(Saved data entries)
•••
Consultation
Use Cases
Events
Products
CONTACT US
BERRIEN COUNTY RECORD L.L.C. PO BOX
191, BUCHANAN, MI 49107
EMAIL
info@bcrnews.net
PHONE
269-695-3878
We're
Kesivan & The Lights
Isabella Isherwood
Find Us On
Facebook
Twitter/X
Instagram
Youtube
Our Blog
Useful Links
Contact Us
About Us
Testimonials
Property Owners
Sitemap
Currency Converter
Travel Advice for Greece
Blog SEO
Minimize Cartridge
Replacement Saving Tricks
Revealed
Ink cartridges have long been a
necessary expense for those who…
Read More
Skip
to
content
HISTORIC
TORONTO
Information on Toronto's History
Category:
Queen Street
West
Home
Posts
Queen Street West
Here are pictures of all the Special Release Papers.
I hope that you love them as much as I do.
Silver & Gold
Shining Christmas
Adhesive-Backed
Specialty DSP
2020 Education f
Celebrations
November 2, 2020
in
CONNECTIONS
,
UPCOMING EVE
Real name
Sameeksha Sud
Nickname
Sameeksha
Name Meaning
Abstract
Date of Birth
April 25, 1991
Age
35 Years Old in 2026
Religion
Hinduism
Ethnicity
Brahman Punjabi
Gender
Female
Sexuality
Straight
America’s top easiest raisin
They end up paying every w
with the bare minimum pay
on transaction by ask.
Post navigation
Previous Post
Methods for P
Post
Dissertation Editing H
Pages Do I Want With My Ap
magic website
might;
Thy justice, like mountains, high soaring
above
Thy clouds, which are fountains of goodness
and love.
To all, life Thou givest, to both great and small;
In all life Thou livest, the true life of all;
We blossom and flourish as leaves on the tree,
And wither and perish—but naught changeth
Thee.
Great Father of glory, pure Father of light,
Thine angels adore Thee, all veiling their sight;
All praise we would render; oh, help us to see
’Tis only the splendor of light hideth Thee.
•••
**TASK BRIEF:** Tell how many lines in the entries contain the string "Thou", and give nothing beyond the number.

**OUTPUT BELOW:** 2